» **Required work**: Output each line of the listing below as an item in a numbered list, skipping blank lines and leaving out the pictures.

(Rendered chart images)
○ ○ ○ ○

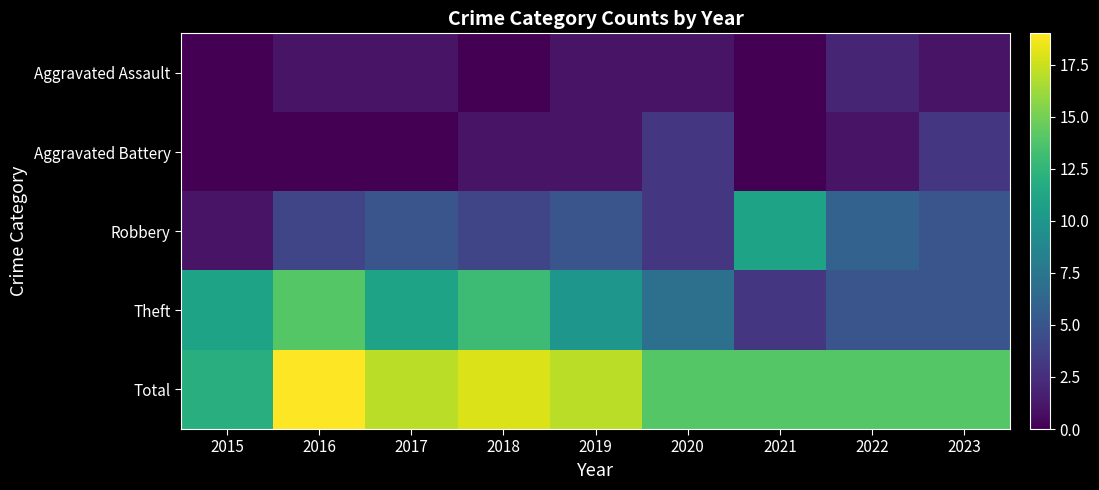

How many categories are shown in the chart?

9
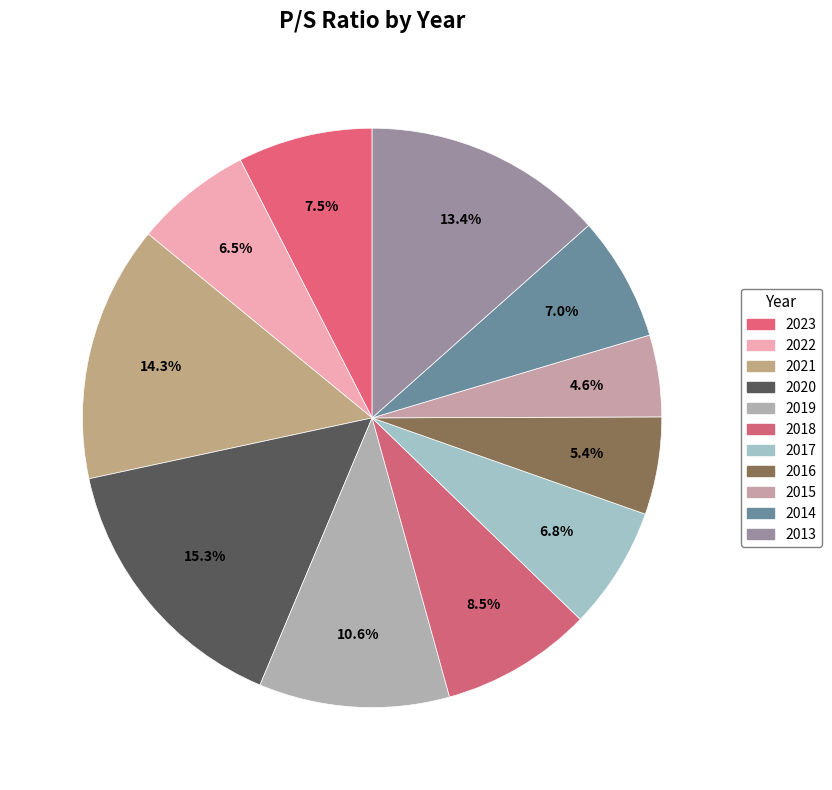

How many segments does this pie chart have?

11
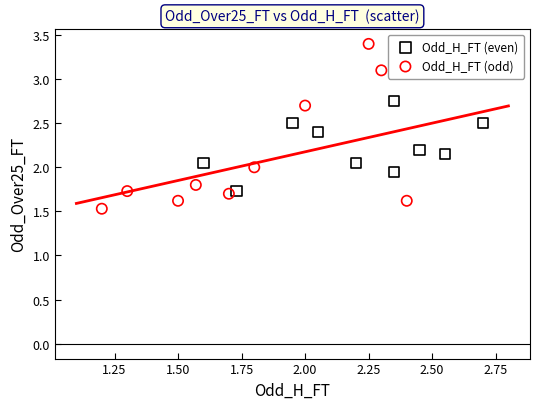

Which series contains the highest Y value?

Odd_H_FT (odd)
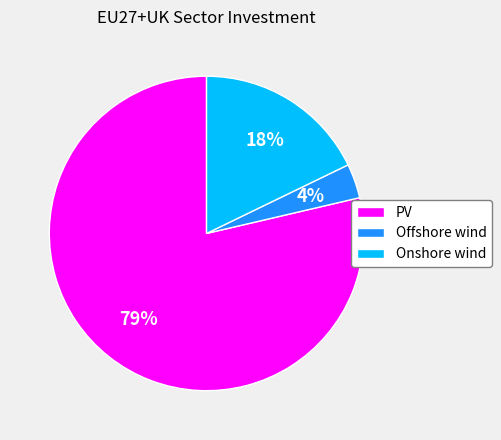

To the nearest percent, what is the average slice percentage?

33%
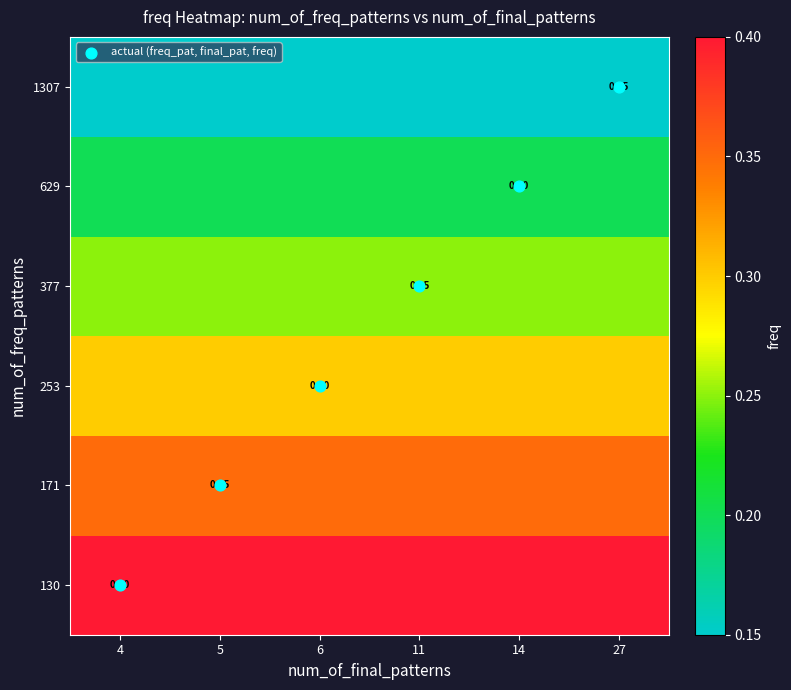

How many data points does each series have?

6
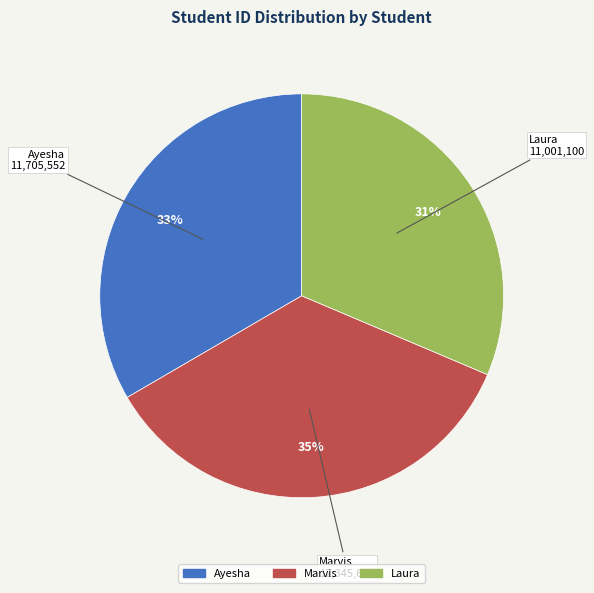

Which has a higher value, Marvis or Laura?

Marvis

○ ○ ○ ○

» **Answer section**:
1. How many categories are shown in the chart?
2. 9
3. How many segments does this pie chart have?
4. 11
5. Which series contains the highest Y value?
6. Odd_H_FT (odd)
7. To the nearest percent, what is the average slice percentage?
8. 33%
9. How many data points does each series have?
10. 6
11. Which has a higher value, Marvis or Laura?
12. Marvis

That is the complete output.